# ND early goose opener



## waterfowlmaniac (Dec 31, 2012)

Now that the season has been open for a day, how has everyone done so far, and is anyone seeing lots of birds in a general area so far?


----------



## huntingmaniac (Mar 22, 2011)

Drove from sanborn to jamestown to montpelier to marion with few birds in fields. Most of the birds seem to be molting resulting in the geese staying on the slough all day and night. Its gonna be at least a week till it heats up and most fields should be off at that time.


----------



## FoldEmXtreme (Jan 3, 2010)

Low numbers so far the biggest feed I have seen is 70 birds!


----------



## dakotashooter2 (Oct 31, 2003)

Farmers were taking off some wheat today and I saw a handfull of geese in a summer fallow field. I also saw more geese on the local lake today, than I have seen the last 3 weeks so something is going on. Contemplating taking my chance on the stubble field tommorrow to see if they find it.


----------



## Old Hunter (Mar 8, 2002)

I did not hunt but some of my friends did. Low bird numbers because the hatch was not as good as usual. The hunting was a zoo because not many fields were harvested.This caused hunters to go for the same fields and if you did not have a posted field lined up you shared it with others. There was a lot of jump shooters, if the roost was accesable it was jumped.I was fishing yesterday, trolling a deep spot very close to the highway when a truck hit its brakes and 3 guys jumped out and started shooting from the road.They werent more that 50 yds from me. They knocked down 3 geese that I could see.The slough that they shot was very deep and they had no dog They pulled out a pair of waders and tried to walk into the water, after 3 steps he took water over his waders. I told him to strip down to his shorts and start swimming.They got in their truck and left the birds. I could not retrieve them with my boat because they were on the other side of the roed. What a waste.


----------



## teamflightstoppersND (Feb 20, 2009)

No pics yet???? There has to be someone who has got into them!


----------



## Guest (Aug 18, 2013)

teamflightstoppersND said:


> No pics yet???? There has to be someone who has got into them!
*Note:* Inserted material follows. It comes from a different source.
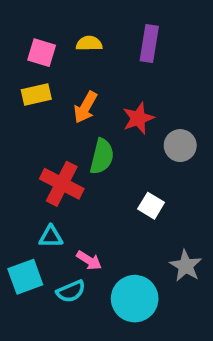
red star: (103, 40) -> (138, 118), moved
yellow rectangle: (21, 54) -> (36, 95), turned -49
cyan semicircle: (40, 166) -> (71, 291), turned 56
Heres a few we got into...


----------



## Guest (Aug 18, 2013)

Posting from my phone so apologies if pics are big..


----------



## gtudesko (Aug 14, 2013)

Where did you get those birds at


----------



## Guest (Aug 18, 2013)

South East


----------



## huntingmaniac (Mar 22, 2011)

Congrats on the bands, may I ask where they were banded?


----------



## Gr8outdoors27 (Sep 24, 2012)

Finally found a few birds Sunday night in a fallow wheat field. They were in there feeding on some clover that was coming up. Took a chance and hunted it this morning. I don't know where they went, but I never saw or heard a goose. Still some green in the wheat fields in the area I was at. I work the next nine days, so hopefully by then some fields will be cut and everyone will be seeing a few more birds.


----------



## snowgoosekilla1 (May 6, 2012)

13 from Saturday evening.


----------



## templey_41 (Jul 19, 2008)

snowgoosekilla1 said:


> 13 from Saturday evening.


Nice , those birds looked like they were killed at 50+ yards


----------



## snowgoosekilla1 (May 6, 2012)

Nope 75+ yards and all one flock!  :*


----------



## bigeyes (Aug 28, 2007)

That is strange I was expecting the pictures to be full of yellow fuzzy geese


----------